* _WHAT YOU WILL DO_:
Render the lines below as a numbered list, leaving out any blank lines.

* _DATA SECTION_:

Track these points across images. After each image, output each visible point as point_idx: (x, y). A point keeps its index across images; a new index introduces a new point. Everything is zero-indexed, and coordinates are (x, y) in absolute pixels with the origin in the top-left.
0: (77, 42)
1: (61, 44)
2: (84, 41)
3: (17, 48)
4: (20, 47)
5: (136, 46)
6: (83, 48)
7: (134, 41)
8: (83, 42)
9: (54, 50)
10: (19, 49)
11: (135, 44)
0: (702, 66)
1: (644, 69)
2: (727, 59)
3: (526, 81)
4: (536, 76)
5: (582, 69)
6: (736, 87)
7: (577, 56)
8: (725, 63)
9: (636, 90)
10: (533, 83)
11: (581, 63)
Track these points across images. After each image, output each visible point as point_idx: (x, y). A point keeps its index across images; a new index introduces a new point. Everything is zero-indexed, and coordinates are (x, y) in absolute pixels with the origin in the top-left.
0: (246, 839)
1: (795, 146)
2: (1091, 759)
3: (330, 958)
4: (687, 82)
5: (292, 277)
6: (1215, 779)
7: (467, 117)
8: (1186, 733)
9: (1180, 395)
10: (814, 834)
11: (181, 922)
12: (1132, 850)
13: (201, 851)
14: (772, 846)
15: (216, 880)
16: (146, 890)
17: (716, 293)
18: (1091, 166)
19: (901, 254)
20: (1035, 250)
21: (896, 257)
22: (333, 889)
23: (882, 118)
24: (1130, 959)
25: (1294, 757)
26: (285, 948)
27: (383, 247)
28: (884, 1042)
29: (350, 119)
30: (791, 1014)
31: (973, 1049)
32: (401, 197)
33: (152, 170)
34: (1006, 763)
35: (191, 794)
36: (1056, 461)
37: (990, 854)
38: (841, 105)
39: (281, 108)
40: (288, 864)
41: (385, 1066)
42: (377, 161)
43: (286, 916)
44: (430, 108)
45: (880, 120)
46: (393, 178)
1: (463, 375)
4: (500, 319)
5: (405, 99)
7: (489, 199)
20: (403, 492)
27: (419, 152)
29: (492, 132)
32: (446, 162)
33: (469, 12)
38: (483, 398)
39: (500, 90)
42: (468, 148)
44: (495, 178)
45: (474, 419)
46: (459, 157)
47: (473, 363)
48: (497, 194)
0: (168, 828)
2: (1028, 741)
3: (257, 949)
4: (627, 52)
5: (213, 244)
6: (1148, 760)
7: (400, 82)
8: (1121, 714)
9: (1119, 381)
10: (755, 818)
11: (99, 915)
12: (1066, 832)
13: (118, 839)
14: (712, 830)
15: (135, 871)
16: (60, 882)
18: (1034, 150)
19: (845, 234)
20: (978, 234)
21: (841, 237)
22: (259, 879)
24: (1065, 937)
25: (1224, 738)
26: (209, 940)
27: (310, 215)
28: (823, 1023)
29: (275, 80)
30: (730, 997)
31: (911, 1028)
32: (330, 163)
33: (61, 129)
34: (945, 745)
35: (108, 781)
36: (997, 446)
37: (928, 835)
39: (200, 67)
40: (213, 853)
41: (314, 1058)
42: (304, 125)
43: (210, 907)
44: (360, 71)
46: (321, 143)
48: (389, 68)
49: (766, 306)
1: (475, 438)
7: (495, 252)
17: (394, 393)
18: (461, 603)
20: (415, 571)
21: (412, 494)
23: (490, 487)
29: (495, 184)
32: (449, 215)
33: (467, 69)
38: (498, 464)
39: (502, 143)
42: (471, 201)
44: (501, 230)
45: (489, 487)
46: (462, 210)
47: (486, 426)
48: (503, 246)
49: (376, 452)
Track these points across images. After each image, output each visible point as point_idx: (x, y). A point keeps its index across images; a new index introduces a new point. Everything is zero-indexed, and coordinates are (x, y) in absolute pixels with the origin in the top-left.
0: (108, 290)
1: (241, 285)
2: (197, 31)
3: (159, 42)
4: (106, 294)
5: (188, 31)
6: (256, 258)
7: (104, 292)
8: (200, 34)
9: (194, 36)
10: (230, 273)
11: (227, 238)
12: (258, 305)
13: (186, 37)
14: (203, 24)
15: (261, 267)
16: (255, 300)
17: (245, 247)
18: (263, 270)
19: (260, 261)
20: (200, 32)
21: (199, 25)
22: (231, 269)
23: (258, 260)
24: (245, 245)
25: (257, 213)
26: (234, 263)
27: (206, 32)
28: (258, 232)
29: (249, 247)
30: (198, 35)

* _RESPONSE AREA_:
1. Track these points across images. After each image, output each visible point as point_idx: (x, y). A point keeps its index across images; a new index introduces a new point. Everything is zero-indexed, and coordinates are (x, y) in absolute pixels with the origin in the top-left.
2. 0: (77, 42)
3. 1: (61, 44)
4. 2: (84, 41)
5. 3: (17, 48)
6. 4: (20, 47)
7. 5: (136, 46)
8. 6: (83, 48)
9. 7: (134, 41)
10. 8: (83, 42)
11. 9: (54, 50)
12. 10: (19, 49)
13. 11: (135, 44)
14. 0: (702, 66)
15. 1: (644, 69)
16. 2: (727, 59)
17. 3: (526, 81)
18. 4: (536, 76)
19. 5: (582, 69)
20. 6: (736, 87)
21. 7: (577, 56)
22. 8: (725, 63)
23. 9: (636, 90)
24. 10: (533, 83)
25. 11: (581, 63)
26. Track these points across images. After each image, output each visible point as point_idx: (x, y). A point keeps its index across images; a new index introduces a new point. Everything is zero-indexed, and coordinates are (x, y) in absolute pixels with the origin in the top-left.
27. 0: (246, 839)
28. 1: (795, 146)
29. 2: (1091, 759)
30. 3: (330, 958)
31. 4: (687, 82)
32. 5: (292, 277)
33. 6: (1215, 779)
34. 7: (467, 117)
35. 8: (1186, 733)
36. 9: (1180, 395)
37. 10: (814, 834)
38. 11: (181, 922)
39. 12: (1132, 850)
40. 13: (201, 851)
41. 14: (772, 846)
42. 15: (216, 880)
43. 16: (146, 890)
44. 17: (716, 293)
45. 18: (1091, 166)
46. 19: (901, 254)
47. 20: (1035, 250)
48. 21: (896, 257)
49. 22: (333, 889)
50. 23: (882, 118)
51. 24: (1130, 959)
52. 25: (1294, 757)
53. 26: (285, 948)
54. 27: (383, 247)
55. 28: (884, 1042)
56. 29: (350, 119)
57. 30: (791, 1014)
58. 31: (973, 1049)
59. 32: (401, 197)
60. 33: (152, 170)
61. 34: (1006, 763)
62. 35: (191, 794)
63. 36: (1056, 461)
64. 37: (990, 854)
65. 38: (841, 105)
66. 39: (281, 108)
67. 40: (288, 864)
68. 41: (385, 1066)
69. 42: (377, 161)
70. 43: (286, 916)
71. 44: (430, 108)
72. 45: (880, 120)
73. 46: (393, 178)
74. 1: (463, 375)
75. 4: (500, 319)
76. 5: (405, 99)
77. 7: (489, 199)
78. 20: (403, 492)
79. 27: (419, 152)
80. 29: (492, 132)
81. 32: (446, 162)
82. 33: (469, 12)
83. 38: (483, 398)
84. 39: (500, 90)
85. 42: (468, 148)
86. 44: (495, 178)
87. 45: (474, 419)
88. 46: (459, 157)
89. 47: (473, 363)
90. 48: (497, 194)
91. 0: (168, 828)
92. 2: (1028, 741)
93. 3: (257, 949)
94. 4: (627, 52)
95. 5: (213, 244)
96. 6: (1148, 760)
97. 7: (400, 82)
98. 8: (1121, 714)
99. 9: (1119, 381)
100. 10: (755, 818)
101. 11: (99, 915)
102. 12: (1066, 832)
103. 13: (118, 839)
104. 14: (712, 830)
105. 15: (135, 871)
106. 16: (60, 882)
107. 18: (1034, 150)
108. 19: (845, 234)
109. 20: (978, 234)
110. 21: (841, 237)
111. 22: (259, 879)
112. 24: (1065, 937)
113. 25: (1224, 738)
114. 26: (209, 940)
115. 27: (310, 215)
116. 28: (823, 1023)
117. 29: (275, 80)
118. 30: (730, 997)
119. 31: (911, 1028)
120. 32: (330, 163)
121. 33: (61, 129)
122. 34: (945, 745)
123. 35: (108, 781)
124. 36: (997, 446)
125. 37: (928, 835)
126. 39: (200, 67)
127. 40: (213, 853)
128. 41: (314, 1058)
129. 42: (304, 125)
130. 43: (210, 907)
131. 44: (360, 71)
132. 46: (321, 143)
133. 48: (389, 68)
134. 49: (766, 306)
135. 1: (475, 438)
136. 7: (495, 252)
137. 17: (394, 393)
138. 18: (461, 603)
139. 20: (415, 571)
140. 21: (412, 494)
141. 23: (490, 487)
142. 29: (495, 184)
143. 32: (449, 215)
144. 33: (467, 69)
145. 38: (498, 464)
146. 39: (502, 143)
147. 42: (471, 201)
148. 44: (501, 230)
149. 45: (489, 487)
150. 46: (462, 210)
151. 47: (486, 426)
152. 48: (503, 246)
153. 49: (376, 452)
154. Track these points across images. After each image, output each visible point as point_idx: (x, y). A point keeps its index across images; a new index introduces a new point. Everything is zero-indexed, and coordinates are (x, y) in absolute pixels with the origin in the top-left.
155. 0: (108, 290)
156. 1: (241, 285)
157. 2: (197, 31)
158. 3: (159, 42)
159. 4: (106, 294)
160. 5: (188, 31)
161. 6: (256, 258)
162. 7: (104, 292)
163. 8: (200, 34)
164. 9: (194, 36)
165. 10: (230, 273)
166. 11: (227, 238)
167. 12: (258, 305)
168. 13: (186, 37)
169. 14: (203, 24)
170. 15: (261, 267)
171. 16: (255, 300)
172. 17: (245, 247)
173. 18: (263, 270)
174. 19: (260, 261)
175. 20: (200, 32)
176. 21: (199, 25)
177. 22: (231, 269)
178. 23: (258, 260)
179. 24: (245, 245)
180. 25: (257, 213)
181. 26: (234, 263)
182. 27: (206, 32)
183. 28: (258, 232)
184. 29: (249, 247)
185. 30: (198, 35)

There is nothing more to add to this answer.